Since I might leave this LED for a while, I figured it'd be nice to add an indicator LED that lit up once the battery drops below a threshold so I know it's time to recharge. Since these batteries are 7.4V and my circuit needs about 6.5V to work correctly, I set up the low-battery LED to turn on when the voltage drops to 6.5V.

The simplest low-battery indicator circuit I found is by Swagatam Majumdar on the Homemade Circuits & Schematics blog. It uses just two NPN transistors and a few resistors and consumes only a tiny bit of current (less than 1 milliamp). The first transistor is normally on, which keeps the second transistor turned off and thus the indicator LED off. If the first transistor turns off, the second transistors turns on, which lights the LED. The first transistor will be on as long as it has about 0.6 volts on its base pin. So we set up the resistors controlling the first transistor's base as a voltage divider so that when the battery drops below the target threshold, the base voltage will be lower than 0.62 volts. (I figured out the exact cut-off voltage for my transistor by attaching it to a variable power supply and turning down the voltage until the transistor turned off.)

There are many combinations of resistors that will create the voltage divider, but we want the values to be large enough so that the circuit draws very little current normally, yet small enough that there's still enough current going into the base of the first transistor to turn on (after all, BJTs are current-driven devices). I used the same 33K resistors for the top value as he did in the blog post. Since .62 volts is 9.5% of the 6.5 volt threshold, I needed the bottom resistor to be 9.5% of the total, which meant about 3600 ohms. The standard resistor value of 3.3K is thus too low and 3.9K is too high, so I used a 3.3K resistor in series with a 270 ohm one to create 3570 ohms, which works perfectly when I test it with my power supply. (These resistors are all +/- 5%, although I tested them with a multimeter to get as close as possible.)

Step 5: Polymorph Diffuser

This LED is painful to look directly at. In Gadre's book, he suggests cutting a ping-pong ball in half and putting it over the RGB LED, and that's just for a regular LED running 20 milliamps for each color rather than 320. I didn't have any ping pong balls, but I did have a bag of polymorph that I wanted to practice shaping.

Polymorph is a thermal plastic with a very low melting point. To work with it, you heat the balls to 125-175 degrees Fahrenheit. Some people do this in the microwave, but I found the technique of just adding them to near-boiling water much more effective. The balls clump together so you don't have to worry about them dissolving. As they melt, the form a clear plastic glob that looks and feels like thick clear silly putty.

You can shape it with your fingers as it cools down, gradually turning more opaque as it does. Once it's back to fully white, it's hard enough to saw and drill! Unfortunately, I found it difficult to get precise shapes just by hand - I have the same problem trying to make anything interesting with my daughter's PlayDough.

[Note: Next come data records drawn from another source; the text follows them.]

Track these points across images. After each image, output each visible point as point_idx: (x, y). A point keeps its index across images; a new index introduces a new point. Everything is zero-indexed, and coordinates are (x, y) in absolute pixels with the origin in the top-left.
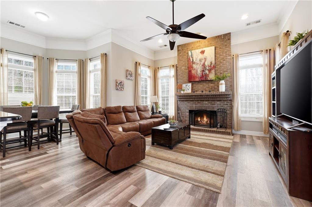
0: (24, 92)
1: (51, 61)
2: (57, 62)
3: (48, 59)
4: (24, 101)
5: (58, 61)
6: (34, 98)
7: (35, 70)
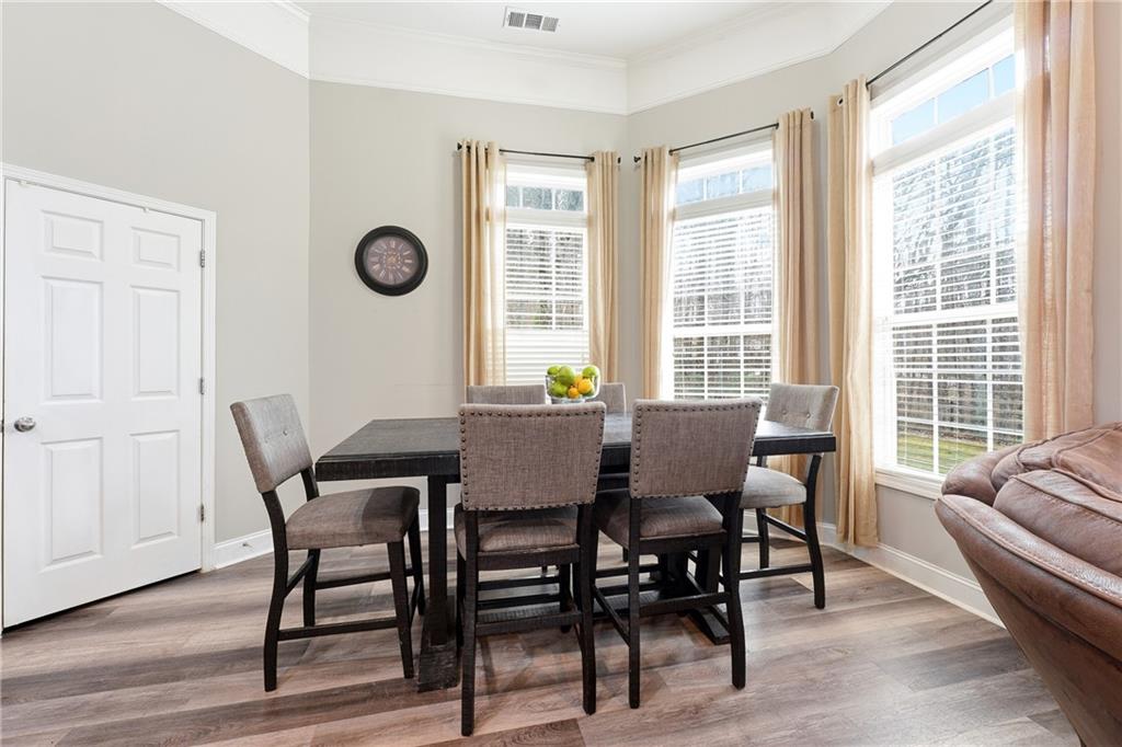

To actually fit the polymorph over my aluminum square, I decided to create a mold (the aluminum itself would've been a good one, but it was already stuck on the PCB). So I cut a block of wood the same dimensions as the heat sink, heated up the polymorph and then stretched it over the wood. (The first version I did wasn't nearly tall enough since to be a good diffuser, it has to sit a centimeter or more above the LED. So I cut a block out of thicker wood, reheated the polymorph, and did it again.) The polymorph stuck to the wood a little as it hardened, but I was able to pry it off in one piece. The unevenness of my finger prints and stretch marks create a bit more diffusion, which is nice in parts, although I wish I had been more uniform about it. One bonus of using polymorph is I didn't have to glue it to the PCB - I just heated up the bottom edge again by holding it in hot water and then stuck the soft clear edge right onto the PCB, with the hardening plastic acting as a weak glue.

I've attached a video of the final product, although as with most LED projects, the iPhone's camera doesn't do it much justice.

As always, I'm very eager to hear any comments, questions, corrections, tips or suggestions, whether about the electronics, source code, or anything else. Thanks for reading.